Accessory footwear firm RG Barry Corporation has posted third quarter net earnings of US$1.2m as compared to net earnings of $208,000 in the third quarter of fiscal 2007.

The company said its Q3 net sales increased nearly 24% to $20.2m, while gross profit as a percent of sales increased to 39.5 percent from 38.8 percent in the comparable quarter of fiscal 2007.

However, for the first nine months of the fiscal year, net earnings were $9.1m versus net earnings of $26.8m in the comparable period one year ago. Fiscal 2007 net earnings reflected an income tax benefit of $13.1m from the reversal of a deferred tax asset valuation allowance and an $878,000 benefit from the sale of land though, the company said.
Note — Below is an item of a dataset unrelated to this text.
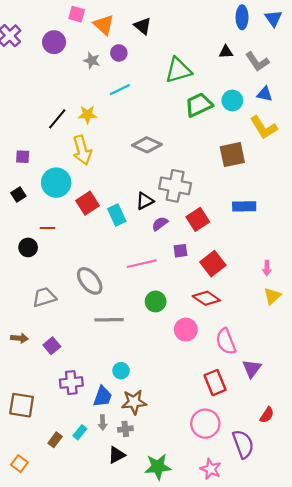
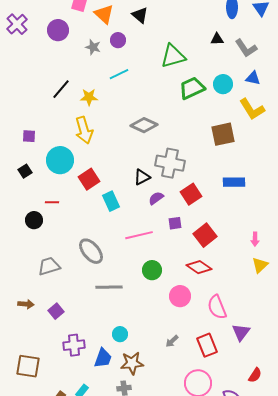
black line: (57, 119) -> (61, 89), moved
cyan rectangle: (117, 215) -> (111, 201), moved
gray arrow: (103, 423) -> (172, 341), moved, turned 48

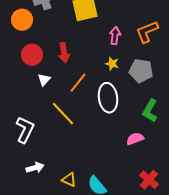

Its sales are flat for the year so far.

"We are very pleased with our performance through the third quarter," said Greg Tunney, president and CEO. "We benefited from our position of leadership in accessory category footwear, our variable cost business model, our strong balance sheet and our growing presence across broad retail channels.

"We continue to expect our full fiscal year 2008 income from continuing operations, before taxes and excluding the 2007 gain of $878,0000 from the sale of land, to increase by approximately 10.0% versus fiscal 2007. However, due to a slowing retail environment and to the loss of some reorder business as a result of the April 10 tornado that damaged our San Angelo, Texas, distribution center, we now expect our net sales for the full 2008 fiscal year to rise by approximately 3.0%, instead of our previously issued guidance of approximately 4.0%."